This is an update to our 2015 Scientific Reports paper: Comparing the model-simulated global warming signal to observations using empirical estimates of unforced noise. The paper used a novel statistical estimate of unforced variability that was derived from reconstructed and instrumental surface temperature records. We used our statistical estimate of unforced variability to aid in our interpretation of recently observed temperature variability (more info here).
Our paper used global temperature data through 2013 since that was the most recent year in the major global temperature datasets at the time that the paper was submitted. Below I update Figures 2 and 3 from the paper, incorporating the back-to-back record breaking warmth of 2014 and 2015.
Figure 2 updated to include 2014 and 2015.
Figure 3 updated to include 2014 and 2015.
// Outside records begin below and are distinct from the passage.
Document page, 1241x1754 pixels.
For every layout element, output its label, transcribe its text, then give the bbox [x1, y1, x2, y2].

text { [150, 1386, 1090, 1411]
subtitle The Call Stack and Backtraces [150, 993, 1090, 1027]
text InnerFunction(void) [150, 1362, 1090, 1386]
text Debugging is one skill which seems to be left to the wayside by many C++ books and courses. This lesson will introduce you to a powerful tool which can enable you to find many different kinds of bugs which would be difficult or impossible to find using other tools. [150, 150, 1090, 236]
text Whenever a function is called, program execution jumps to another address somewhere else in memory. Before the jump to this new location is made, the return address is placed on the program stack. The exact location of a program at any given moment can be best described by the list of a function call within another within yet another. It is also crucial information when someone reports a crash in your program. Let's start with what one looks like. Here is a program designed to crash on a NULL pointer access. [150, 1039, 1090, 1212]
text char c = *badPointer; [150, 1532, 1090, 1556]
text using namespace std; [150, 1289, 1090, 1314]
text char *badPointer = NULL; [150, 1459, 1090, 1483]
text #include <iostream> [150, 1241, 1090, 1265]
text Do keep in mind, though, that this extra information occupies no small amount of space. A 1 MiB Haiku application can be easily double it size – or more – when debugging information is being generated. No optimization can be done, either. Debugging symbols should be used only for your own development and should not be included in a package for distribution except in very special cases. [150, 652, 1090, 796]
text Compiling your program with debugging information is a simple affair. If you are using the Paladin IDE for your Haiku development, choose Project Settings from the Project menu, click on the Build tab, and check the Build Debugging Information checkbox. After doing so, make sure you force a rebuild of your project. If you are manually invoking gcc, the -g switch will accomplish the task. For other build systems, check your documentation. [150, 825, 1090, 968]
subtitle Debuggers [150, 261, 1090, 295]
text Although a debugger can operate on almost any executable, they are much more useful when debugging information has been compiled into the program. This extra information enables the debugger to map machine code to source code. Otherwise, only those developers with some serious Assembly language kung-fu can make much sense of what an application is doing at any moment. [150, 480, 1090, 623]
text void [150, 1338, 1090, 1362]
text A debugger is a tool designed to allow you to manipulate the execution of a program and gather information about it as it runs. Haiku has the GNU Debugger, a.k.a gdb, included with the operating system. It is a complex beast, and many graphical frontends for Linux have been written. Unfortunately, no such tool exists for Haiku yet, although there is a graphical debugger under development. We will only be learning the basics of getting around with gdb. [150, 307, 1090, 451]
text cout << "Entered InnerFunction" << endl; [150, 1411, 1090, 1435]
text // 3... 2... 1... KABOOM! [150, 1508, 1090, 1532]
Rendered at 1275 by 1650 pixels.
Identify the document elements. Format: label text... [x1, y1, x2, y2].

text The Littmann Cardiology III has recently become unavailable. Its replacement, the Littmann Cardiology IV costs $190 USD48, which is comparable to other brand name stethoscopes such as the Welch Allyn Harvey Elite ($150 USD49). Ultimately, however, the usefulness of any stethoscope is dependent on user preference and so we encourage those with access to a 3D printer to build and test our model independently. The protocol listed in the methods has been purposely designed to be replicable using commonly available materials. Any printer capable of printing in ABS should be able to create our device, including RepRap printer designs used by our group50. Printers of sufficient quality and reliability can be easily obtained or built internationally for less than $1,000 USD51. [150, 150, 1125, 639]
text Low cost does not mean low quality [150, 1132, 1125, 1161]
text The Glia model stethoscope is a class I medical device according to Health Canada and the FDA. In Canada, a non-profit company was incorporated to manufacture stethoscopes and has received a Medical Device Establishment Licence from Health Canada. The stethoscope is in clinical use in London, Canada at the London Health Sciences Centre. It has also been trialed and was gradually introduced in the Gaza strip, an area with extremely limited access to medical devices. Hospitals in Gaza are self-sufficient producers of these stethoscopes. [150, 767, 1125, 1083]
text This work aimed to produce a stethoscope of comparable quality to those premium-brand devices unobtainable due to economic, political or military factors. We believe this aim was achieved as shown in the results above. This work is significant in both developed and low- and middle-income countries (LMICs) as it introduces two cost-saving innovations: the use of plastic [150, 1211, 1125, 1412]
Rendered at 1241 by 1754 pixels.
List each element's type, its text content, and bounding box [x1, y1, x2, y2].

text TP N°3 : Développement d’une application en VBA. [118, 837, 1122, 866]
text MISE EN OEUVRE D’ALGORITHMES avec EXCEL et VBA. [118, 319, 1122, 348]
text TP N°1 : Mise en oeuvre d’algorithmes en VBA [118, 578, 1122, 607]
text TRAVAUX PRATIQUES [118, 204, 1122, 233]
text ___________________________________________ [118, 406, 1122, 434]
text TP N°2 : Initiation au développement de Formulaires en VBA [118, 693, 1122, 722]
The summary section of our paper stated:
We find that the interdecadal variability in the rate of global warming over the 20th century (i.e., acceleration from ~1910–1940, deceleration until ~1975, acceleration until ~2000) is within the 2.5–97.5% EUN, even if the forced signal is represented as a linear trend, indicating that this observed interdecadal variability in the rate of warming does not necessarily require interdecadal variability in the rate-of-increase of the forced signal.
This statement was about 20th century temperature and thus updates for 2014 and 2015 are somewhat irrelevant. Nevertheless, the updated Figure 2 (bottom left panel) indicates that recent warmth is just now starting to emerge from a linear-trend null hypothesis. This is not to say that a linear trend is the most likely representation of the forced component of variability – it just means that the linear trend forced component can’t quite be ruled out. This is now starting to change as observations move above the 97.5th percentile of the unforced range.
The summary section also stated:
We also find that recently observed GMT values, as well as trends, are near the lower bounds of the EUN for a forced signal corresponding to the RCP 8.5 emissions scenario but that observations are not inconsistent with a forced signal corresponding to the RCP 6.0 emissions scenario.
Note that we were not making a forecast about how likely the RCP 8.5 emissions scenario was. Instead, we were using the the multi-model mean warming associated with the RCP 8.5 emissions scenario (out to 2050) as a representation of the quickest rate of forced warming that could conceivably be occurring over the recent past (see here and here for further clarification).
The Figure 3 indicates that with the updated data, no trend over the past 25 years falls outside of the 5-95% range for any of the scenarios. The trends over the most recent ~5 years are higher than average for all the scenarios but still well within the range of unforced variability. Over the past 10-20 years, observed trends have been on the lower end of the RCP 8.5 range but closer to the middle of the RCP6.0 range. This indicates that over the past 10-20 years it may be more likely that we have been on a RCP6.0-like warming trajectory than a RCP8.5-like warming trajectory. This is similar to the conclusion of the original study.